(Your goal)
Which lines in the records contain the word "جميرا"? List every such line, treating uppercase and lowercase as different.

(Excerpted data)
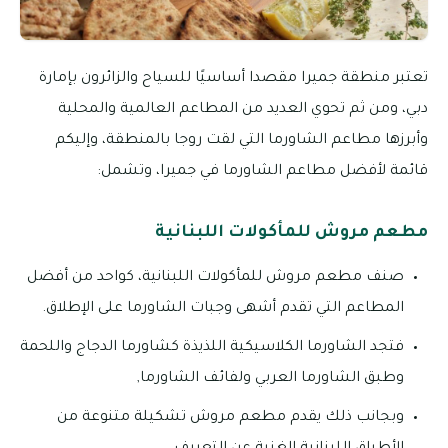
تعتبر منطقة جميرا مقصدا أساسيًا للسياح والزائرون بإمارة
دبي، ومن ثم تحوي العديد من المطاعم العالمية والمحلية
وأبرزها مطاعم الشاورما التي لقت روجا بالمنطقة، وإليكم
قائمة لأفضل مطاعم الشاورما في جميرا، وتشمل:
مطعم مروش للمأكولات اللبنانية
صنف مطعم مروش للمأكولات اللبنانية، كواحد من أفضل
المطاعم التي تقدم أشهى وجبات الشاورما على الإطلاق.
فتجد الشاورما الكلاسيكية اللذيذة كشاورما الدجاج واللحمة
وطبق الشاورما العربي ولفائف الشاورما,
وبجانب ذلك يقدم مطعم مروش تشكيلة متنوعة من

(Solution to the exercise)
تعتبر منطقة جميرا مقصدا أساسيًا للسياح والزائرون بإمارة
قائمة لأفضل مطاعم الشاورما في جميرا، وتشمل:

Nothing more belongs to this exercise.